_TEXT SEGMENT_
+--

RUSSIA’S TERRORIST BOMBINGS REVISITED

Publication: Fortnight in Review Volume: 8 Issue: 6

March 5 marked the 49th anniversary of Soviet dictator Josef Stalin’s death, and one of Russia’s more unlikely freedom fighters, Boris Berezovsky, chose the occasion to reveal his evidence for an allegation he had been making since late last year: that Russia’s special services were behind the September 1999 apartment building bombings in Moscow, Volgodonsk and other Russian cities. Those terrorist attacks, which the authorities blamed on Chechen terrorists, killed hundreds of people and provided both the casus belli for military intervention in Chechnya and a platform for Vladimir Putin’s accession as head of state.

But while Berezovsky had asserted in interviews with Western media that his evidence was at least as good as that which the Bush administration put forward to prove Osama bin Laden’s responsibility for the September 11 attacks in New York and Washington, what the self-exiled oligarch presented during his March 5 press conference in London fell well short of that claim. Berezovsky had repeatedly stated, for example, that Nikolai Patrushev, director of the Federal Security Service (FSB), was personally involved in the bombings. The tycoon has also strongly insinuated that Putin, who was prime minister in September 1999, had also been complicit in the blasts.

+--

_RECORDED INFORMATION_

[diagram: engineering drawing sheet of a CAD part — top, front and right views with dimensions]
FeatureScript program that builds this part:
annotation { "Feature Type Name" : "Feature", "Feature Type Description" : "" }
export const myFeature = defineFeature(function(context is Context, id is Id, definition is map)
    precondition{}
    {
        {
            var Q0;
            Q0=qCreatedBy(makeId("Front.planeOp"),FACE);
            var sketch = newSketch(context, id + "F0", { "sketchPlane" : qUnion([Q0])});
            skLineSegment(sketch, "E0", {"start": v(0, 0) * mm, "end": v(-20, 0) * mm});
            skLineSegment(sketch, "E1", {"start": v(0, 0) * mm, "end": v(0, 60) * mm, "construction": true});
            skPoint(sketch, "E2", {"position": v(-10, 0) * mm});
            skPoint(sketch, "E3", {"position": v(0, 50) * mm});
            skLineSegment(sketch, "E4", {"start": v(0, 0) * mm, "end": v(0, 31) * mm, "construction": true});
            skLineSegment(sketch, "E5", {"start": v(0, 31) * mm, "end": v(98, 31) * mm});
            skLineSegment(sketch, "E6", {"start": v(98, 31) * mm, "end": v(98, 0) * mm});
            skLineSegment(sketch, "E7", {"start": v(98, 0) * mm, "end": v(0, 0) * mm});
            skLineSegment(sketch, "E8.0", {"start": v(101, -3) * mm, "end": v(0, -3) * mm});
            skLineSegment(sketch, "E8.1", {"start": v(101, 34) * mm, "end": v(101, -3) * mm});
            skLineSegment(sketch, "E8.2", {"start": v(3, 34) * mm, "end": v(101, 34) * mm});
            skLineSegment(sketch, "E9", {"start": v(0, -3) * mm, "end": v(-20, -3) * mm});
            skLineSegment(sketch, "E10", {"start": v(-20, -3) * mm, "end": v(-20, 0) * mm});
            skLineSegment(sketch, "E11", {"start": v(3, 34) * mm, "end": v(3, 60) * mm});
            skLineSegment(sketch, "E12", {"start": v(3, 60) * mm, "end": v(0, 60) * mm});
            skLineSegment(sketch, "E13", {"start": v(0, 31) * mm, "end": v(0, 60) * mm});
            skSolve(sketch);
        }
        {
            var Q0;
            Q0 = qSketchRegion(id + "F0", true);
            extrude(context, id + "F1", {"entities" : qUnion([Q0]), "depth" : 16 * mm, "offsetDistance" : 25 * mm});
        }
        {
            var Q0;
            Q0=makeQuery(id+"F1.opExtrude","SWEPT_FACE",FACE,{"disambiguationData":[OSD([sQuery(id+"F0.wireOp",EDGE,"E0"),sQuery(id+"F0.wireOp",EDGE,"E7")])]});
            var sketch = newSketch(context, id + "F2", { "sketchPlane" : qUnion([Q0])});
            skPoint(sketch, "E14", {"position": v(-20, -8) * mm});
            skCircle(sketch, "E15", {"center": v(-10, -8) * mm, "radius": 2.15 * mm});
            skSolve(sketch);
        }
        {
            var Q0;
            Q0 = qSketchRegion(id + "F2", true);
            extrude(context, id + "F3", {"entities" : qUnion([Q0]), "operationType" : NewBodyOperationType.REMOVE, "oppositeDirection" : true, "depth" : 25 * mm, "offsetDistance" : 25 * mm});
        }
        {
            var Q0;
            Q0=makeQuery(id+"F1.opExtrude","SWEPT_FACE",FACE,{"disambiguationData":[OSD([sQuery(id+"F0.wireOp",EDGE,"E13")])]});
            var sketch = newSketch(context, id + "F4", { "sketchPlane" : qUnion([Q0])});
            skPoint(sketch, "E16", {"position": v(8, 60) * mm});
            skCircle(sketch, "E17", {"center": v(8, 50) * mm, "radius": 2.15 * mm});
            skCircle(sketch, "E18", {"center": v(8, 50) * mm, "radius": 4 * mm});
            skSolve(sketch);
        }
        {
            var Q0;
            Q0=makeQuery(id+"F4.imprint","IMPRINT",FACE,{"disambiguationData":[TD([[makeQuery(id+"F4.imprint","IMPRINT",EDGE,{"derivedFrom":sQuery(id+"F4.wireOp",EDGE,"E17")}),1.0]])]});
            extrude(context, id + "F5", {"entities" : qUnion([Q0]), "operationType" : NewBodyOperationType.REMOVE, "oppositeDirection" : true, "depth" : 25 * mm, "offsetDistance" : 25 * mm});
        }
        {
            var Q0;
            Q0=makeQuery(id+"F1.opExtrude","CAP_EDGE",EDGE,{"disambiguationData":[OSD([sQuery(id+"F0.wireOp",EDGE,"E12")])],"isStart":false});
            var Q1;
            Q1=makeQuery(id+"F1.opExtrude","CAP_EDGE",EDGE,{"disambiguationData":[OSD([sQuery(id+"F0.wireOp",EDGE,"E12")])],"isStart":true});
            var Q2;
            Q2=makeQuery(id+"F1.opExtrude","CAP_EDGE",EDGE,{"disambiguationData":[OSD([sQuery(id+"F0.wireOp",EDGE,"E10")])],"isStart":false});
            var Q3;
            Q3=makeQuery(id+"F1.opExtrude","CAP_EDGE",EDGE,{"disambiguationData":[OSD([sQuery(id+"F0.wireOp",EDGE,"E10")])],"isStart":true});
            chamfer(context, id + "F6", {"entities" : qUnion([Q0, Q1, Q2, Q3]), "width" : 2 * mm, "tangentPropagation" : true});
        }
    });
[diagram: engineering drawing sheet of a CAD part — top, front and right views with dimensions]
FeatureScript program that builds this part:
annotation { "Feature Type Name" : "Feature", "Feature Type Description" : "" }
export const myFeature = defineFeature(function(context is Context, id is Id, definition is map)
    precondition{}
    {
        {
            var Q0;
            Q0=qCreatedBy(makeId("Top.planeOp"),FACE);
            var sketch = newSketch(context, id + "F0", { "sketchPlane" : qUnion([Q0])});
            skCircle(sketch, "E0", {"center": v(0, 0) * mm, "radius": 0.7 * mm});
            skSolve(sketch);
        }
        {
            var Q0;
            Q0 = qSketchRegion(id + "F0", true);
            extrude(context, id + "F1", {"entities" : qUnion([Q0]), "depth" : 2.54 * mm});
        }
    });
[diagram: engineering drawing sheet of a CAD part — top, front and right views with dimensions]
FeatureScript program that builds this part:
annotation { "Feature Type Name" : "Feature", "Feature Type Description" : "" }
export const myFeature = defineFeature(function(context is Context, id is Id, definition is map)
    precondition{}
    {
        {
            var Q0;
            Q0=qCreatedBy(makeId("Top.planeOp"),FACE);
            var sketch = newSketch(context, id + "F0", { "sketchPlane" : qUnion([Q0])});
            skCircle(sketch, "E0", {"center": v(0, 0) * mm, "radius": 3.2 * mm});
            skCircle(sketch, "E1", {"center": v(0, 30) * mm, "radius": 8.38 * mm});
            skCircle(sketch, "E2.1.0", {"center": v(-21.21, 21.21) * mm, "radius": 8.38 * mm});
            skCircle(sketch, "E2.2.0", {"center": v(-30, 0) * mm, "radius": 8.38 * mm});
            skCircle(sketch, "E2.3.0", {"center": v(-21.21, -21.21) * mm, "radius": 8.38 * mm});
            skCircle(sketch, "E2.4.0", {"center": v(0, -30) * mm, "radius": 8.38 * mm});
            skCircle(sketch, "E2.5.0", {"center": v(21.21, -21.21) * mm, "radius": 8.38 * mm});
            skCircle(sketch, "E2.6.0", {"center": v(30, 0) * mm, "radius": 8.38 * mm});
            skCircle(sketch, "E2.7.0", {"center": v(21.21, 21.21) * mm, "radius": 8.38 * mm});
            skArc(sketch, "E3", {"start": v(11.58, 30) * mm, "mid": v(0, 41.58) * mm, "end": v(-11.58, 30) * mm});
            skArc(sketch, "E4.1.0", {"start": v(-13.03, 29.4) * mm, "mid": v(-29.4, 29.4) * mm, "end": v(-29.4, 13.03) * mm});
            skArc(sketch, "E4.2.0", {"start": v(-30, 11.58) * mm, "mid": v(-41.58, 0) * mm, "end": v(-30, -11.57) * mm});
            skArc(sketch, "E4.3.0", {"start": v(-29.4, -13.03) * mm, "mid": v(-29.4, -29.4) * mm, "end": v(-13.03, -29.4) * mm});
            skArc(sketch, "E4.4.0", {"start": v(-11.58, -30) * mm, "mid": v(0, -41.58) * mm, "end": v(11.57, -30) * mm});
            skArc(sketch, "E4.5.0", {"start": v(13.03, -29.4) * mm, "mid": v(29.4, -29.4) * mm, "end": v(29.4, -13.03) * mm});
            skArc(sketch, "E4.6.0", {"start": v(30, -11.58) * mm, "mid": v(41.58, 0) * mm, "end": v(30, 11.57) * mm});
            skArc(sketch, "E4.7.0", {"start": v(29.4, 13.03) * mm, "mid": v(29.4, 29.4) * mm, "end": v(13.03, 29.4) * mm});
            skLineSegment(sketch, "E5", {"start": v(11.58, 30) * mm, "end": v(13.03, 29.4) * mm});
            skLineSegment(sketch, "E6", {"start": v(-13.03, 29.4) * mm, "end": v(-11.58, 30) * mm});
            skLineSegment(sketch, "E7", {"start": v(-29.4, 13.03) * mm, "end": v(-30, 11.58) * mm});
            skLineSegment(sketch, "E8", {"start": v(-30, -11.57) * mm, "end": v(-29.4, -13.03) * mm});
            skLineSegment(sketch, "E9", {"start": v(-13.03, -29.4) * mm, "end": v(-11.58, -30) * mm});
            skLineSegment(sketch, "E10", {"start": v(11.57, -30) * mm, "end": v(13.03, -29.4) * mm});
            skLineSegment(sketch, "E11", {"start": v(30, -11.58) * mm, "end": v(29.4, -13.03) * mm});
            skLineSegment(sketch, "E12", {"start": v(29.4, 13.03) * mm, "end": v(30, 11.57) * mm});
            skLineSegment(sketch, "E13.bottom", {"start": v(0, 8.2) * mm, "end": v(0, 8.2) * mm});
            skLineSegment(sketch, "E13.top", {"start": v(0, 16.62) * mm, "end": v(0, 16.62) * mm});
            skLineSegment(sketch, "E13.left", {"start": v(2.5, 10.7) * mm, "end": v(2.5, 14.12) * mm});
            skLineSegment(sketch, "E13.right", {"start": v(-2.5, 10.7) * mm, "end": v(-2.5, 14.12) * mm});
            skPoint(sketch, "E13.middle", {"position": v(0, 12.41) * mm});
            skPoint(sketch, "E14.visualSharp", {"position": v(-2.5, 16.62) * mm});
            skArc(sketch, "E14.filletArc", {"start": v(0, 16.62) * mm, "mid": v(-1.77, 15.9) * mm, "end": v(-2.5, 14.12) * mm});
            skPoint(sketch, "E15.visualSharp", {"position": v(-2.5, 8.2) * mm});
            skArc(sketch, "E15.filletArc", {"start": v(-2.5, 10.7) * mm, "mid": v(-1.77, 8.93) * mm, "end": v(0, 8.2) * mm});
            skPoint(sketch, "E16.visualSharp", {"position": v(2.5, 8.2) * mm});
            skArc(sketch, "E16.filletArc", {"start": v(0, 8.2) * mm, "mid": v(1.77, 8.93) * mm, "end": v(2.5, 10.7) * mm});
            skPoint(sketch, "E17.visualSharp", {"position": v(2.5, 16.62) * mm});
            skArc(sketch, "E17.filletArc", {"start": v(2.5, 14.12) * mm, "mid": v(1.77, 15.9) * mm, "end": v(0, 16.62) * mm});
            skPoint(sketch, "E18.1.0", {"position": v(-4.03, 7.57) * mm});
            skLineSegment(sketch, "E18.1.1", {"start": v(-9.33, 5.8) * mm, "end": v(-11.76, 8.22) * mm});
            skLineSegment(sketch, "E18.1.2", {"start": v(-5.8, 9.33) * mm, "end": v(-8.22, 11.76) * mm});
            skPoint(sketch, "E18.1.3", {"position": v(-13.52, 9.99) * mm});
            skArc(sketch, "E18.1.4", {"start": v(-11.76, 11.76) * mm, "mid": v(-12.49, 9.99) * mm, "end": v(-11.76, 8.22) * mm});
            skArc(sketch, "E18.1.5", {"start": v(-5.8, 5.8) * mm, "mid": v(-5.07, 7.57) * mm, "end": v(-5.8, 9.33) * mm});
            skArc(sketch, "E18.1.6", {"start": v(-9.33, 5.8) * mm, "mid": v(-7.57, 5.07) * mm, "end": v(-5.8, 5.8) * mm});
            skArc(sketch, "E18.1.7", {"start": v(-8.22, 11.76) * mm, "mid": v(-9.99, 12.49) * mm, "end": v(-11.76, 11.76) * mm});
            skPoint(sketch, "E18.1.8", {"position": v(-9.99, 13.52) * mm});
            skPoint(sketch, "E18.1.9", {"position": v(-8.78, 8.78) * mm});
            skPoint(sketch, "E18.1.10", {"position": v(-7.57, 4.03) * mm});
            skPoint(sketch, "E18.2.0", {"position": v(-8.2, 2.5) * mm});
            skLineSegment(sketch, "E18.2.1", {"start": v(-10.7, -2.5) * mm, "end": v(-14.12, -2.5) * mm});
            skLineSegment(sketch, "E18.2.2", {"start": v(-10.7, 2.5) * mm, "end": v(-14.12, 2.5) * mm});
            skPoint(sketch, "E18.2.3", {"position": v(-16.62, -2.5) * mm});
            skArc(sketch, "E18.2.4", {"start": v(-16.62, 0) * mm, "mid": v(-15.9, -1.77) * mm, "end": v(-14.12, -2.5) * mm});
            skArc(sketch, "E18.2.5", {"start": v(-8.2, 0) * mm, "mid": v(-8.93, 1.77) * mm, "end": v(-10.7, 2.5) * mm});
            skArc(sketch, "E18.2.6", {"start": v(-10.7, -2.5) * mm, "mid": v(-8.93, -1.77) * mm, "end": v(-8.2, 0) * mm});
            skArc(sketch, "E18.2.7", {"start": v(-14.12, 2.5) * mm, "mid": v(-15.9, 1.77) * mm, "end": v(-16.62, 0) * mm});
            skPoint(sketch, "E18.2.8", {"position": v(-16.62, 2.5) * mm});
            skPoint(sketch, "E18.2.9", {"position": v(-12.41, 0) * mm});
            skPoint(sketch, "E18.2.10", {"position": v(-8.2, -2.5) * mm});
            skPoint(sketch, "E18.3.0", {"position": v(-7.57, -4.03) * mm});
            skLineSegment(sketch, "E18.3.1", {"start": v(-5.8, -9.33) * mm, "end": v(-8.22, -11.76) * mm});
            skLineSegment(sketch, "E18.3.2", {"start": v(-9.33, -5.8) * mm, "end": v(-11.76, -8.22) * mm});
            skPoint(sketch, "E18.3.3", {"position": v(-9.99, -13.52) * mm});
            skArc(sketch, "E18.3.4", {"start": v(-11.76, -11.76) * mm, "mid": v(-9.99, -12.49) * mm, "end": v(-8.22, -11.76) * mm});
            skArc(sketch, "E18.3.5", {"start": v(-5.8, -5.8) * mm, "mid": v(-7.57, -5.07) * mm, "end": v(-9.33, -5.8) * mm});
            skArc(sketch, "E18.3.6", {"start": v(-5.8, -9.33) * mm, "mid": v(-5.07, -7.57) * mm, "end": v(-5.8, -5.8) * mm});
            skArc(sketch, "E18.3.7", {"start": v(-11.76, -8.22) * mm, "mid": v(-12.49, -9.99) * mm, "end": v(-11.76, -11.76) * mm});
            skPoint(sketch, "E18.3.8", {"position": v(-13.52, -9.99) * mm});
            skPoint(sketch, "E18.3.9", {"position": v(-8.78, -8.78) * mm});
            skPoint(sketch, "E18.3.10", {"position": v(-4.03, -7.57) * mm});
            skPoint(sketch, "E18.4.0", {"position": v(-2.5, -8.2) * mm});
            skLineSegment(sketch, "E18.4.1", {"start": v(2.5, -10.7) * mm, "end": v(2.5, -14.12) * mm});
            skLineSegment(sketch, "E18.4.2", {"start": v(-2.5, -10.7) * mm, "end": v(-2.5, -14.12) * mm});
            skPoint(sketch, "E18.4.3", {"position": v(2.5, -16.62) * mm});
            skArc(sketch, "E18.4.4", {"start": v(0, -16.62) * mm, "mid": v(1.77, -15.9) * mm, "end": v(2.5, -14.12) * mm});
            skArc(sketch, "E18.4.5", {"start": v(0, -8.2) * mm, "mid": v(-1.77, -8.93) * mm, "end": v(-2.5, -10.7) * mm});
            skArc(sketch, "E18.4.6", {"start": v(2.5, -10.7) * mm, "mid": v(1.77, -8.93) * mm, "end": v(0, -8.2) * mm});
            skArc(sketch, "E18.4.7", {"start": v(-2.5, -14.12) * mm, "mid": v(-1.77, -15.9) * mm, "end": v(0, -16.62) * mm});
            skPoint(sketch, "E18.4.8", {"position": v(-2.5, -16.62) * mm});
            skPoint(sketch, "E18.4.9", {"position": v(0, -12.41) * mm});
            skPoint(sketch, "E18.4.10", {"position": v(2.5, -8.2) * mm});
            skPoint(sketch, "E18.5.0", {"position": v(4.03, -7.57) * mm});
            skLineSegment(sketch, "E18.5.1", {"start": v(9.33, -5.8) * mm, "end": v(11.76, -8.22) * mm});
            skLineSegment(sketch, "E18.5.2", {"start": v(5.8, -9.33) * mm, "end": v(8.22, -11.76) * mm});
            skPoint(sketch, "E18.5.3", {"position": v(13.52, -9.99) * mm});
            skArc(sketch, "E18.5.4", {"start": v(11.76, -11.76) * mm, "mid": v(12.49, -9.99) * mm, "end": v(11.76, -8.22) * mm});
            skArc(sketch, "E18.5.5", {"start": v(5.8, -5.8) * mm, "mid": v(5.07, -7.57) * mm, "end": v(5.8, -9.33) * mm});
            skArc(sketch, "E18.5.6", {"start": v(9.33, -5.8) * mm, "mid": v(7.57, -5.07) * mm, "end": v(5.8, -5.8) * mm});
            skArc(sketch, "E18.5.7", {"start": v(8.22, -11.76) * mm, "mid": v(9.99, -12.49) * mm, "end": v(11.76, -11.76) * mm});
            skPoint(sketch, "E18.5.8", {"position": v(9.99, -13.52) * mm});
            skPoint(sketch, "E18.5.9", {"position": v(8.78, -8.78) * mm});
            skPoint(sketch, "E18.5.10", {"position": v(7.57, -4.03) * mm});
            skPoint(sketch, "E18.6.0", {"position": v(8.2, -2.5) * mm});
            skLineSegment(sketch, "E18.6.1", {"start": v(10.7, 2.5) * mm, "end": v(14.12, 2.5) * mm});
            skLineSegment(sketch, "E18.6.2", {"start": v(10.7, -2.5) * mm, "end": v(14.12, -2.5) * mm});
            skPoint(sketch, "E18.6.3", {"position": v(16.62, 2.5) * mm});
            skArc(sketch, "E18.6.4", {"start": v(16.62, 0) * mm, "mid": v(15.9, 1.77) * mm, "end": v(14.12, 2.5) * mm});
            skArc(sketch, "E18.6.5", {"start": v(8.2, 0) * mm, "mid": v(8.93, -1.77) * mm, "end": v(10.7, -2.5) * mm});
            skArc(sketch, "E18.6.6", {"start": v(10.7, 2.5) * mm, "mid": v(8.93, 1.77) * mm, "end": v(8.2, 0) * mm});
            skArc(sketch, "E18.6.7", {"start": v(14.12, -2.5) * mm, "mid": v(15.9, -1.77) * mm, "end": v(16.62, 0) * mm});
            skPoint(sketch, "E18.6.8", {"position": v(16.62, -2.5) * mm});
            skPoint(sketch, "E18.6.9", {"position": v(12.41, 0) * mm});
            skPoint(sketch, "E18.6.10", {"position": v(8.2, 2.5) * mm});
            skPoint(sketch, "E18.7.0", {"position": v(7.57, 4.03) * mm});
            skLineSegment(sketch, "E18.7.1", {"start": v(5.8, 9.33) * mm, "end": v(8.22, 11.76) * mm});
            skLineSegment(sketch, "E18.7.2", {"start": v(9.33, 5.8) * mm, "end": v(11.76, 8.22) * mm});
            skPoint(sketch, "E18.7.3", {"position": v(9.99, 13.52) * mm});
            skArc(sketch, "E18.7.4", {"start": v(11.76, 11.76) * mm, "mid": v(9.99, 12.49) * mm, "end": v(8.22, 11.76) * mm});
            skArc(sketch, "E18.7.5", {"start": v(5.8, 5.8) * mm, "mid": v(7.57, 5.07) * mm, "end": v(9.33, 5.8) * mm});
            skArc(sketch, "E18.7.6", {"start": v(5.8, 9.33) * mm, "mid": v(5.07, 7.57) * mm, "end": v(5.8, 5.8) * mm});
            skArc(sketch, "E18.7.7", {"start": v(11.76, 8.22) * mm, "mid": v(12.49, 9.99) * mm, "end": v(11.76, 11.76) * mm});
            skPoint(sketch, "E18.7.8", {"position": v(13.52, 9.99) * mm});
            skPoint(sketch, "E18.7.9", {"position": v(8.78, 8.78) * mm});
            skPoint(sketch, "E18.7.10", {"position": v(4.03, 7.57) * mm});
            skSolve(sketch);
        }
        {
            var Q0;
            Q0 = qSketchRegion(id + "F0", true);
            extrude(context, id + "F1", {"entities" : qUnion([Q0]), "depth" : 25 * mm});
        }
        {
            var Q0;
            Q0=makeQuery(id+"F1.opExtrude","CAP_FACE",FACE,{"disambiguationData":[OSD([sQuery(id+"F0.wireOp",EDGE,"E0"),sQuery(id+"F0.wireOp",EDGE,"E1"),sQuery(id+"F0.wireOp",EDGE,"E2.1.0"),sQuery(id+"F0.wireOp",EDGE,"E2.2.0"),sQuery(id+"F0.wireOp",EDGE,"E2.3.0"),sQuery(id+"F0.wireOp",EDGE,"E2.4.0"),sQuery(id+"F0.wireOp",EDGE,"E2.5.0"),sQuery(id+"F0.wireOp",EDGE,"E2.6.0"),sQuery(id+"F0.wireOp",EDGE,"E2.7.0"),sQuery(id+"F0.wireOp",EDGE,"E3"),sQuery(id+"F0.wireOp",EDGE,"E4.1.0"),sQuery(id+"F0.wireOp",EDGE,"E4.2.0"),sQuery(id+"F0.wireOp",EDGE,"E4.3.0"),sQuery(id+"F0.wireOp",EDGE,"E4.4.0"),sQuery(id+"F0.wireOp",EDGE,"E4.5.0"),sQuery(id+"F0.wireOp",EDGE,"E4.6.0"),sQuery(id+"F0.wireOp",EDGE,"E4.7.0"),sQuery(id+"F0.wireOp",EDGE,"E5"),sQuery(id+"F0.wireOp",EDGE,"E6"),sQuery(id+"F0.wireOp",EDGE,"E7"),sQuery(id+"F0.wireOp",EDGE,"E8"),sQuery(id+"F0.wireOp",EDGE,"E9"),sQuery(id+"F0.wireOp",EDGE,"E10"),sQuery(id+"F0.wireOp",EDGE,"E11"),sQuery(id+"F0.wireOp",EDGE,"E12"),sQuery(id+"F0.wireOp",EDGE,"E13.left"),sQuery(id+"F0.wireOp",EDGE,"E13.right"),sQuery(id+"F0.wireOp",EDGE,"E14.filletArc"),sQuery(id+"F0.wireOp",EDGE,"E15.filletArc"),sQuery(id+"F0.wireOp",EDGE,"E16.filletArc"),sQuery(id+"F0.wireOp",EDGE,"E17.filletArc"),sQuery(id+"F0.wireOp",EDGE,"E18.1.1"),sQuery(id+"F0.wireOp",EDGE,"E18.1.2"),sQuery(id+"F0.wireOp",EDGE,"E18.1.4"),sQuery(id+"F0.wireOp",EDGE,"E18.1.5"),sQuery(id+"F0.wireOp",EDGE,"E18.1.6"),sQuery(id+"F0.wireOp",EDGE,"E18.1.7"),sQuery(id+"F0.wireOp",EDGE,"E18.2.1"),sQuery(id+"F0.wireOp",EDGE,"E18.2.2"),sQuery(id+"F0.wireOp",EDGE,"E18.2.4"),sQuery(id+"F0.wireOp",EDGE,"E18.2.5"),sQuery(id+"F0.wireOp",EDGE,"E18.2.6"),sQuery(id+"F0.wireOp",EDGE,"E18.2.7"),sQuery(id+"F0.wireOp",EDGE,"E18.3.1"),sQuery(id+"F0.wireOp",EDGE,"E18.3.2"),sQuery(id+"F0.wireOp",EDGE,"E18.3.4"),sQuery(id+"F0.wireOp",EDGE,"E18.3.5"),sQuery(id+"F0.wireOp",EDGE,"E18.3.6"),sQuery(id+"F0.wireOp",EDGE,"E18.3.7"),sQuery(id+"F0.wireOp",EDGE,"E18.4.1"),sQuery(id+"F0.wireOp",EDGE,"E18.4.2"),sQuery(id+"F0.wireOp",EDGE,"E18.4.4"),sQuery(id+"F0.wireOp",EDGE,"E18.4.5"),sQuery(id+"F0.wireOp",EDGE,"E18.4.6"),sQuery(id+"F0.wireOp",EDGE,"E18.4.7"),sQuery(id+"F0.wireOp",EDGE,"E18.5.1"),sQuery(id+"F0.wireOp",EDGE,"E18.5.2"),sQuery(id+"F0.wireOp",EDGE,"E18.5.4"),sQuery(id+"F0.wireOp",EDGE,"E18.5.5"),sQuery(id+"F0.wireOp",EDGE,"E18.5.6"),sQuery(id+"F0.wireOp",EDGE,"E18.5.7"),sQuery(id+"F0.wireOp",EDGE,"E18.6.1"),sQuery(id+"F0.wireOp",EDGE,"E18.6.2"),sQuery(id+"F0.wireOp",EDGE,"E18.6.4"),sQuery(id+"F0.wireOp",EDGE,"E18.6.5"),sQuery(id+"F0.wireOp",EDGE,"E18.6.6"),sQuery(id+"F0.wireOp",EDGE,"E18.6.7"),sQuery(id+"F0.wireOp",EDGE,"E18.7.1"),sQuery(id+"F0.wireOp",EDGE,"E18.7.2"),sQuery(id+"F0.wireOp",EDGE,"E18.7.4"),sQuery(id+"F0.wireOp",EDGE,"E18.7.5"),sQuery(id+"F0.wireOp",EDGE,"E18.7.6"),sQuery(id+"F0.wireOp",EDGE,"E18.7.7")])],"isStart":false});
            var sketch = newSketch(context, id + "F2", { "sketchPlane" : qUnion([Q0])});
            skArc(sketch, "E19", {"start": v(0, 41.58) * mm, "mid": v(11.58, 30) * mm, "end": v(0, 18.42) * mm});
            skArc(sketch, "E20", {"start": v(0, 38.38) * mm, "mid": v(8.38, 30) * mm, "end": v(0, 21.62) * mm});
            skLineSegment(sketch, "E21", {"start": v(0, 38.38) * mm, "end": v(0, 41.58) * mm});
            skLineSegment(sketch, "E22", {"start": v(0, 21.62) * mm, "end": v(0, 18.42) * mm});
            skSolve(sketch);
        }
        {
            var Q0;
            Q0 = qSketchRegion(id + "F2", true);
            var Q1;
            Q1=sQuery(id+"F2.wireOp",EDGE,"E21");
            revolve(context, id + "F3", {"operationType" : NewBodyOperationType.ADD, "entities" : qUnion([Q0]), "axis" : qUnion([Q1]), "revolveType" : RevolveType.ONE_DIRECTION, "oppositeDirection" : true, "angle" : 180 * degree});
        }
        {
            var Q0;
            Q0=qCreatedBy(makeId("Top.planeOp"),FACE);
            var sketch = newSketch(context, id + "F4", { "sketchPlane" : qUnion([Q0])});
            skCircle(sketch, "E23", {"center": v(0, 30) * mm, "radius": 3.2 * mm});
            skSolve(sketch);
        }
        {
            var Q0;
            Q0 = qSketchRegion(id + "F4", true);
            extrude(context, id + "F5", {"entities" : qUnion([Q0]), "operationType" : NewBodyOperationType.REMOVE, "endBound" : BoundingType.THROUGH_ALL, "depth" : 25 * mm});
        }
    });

+--

_EXERCISE TASKS_
• a. Based on the article about Boris Berezovsky and the 1999 apartment bombings, do these statements agree with it? Answer each with yes or no and quote the deciding words. (i) The bombings took place in Moscow, Volgodonsk and other Russian cities in September 1999. (ii) Berezovsky gave his March 5 press conference in Moscow. (iii) Putin was head of state in September 1999.
• b. Carry on the article about Berezovsky's bombing allegations from its final sentence.

_ANSWERS BY ITEM_
• a.
(i) Yes: "the September 1999 apartment building bombings in Moscow, Volgodonsk and other Russian cities"
(ii) No: "his March 5 press conference in London"
(iii) No: "Putin, who was prime minister in September 1999"

• b.
Yet the only really new evidence presented during the London press conference was the testimony of Nikita Chekulin, the former acting head of a government-connected explosives research institute. Chekulin claimed that tons of the explosive hexogen–which Russian officials at the time of the apartment building bombings had identified as the explosive likely used–had been secretly purchased and illicitly distributed around the country in 1999 and 2000, and that Patrushev had thwarted an investigation into the explosive’s proliferation. Beyond Chekulin’s testimony, Berezovsky presented a portion of “Assassination of Russia,” a French-produced documentary film he had commissioned on the bombings, which focuses largely on the strange events that took place in the city of Ryazan on September 22, 1999. On that day, bags of powder, together with a detonator and timing device, were discovered in a city apartment building. The local police declared that the bags contained hexogen, but Patrushev claimed two days later that the bags had been filled with sugar and that the whole incident had simply been a readiness drill.

But if Berezovsky’s documentary did little more than catalog the host of inconsistent actions and statements made by the federal authorities in the wake of the 1999 blasts, these inconsistencies, added to the many remaining unanswered questions about the attacks (one of them being why the authorities to this date have neither caught nor prosecuted the Chechen terrorists who allegedly carried out the attacks), help explain why a good number of observers–including many who do not have Berezovsky’s obvious political motives–say that his conspiracy theory cannot be dismissed out of hand. As Maxim Glikin of the liberal weekly Obshchaya Gazeta wrote: “Whatever one’s attitude toward Berezovsky or the other producers and authors of the film, it is not possible to brush aside the questions it raises. Until those guilty [of planting the bombs] are found, until the explosions in Moscow and Volgodonsk–and the explosion which, fortunately, failed to take place in Ryazan–are investigated completely, the authorities will remain under suspicion.”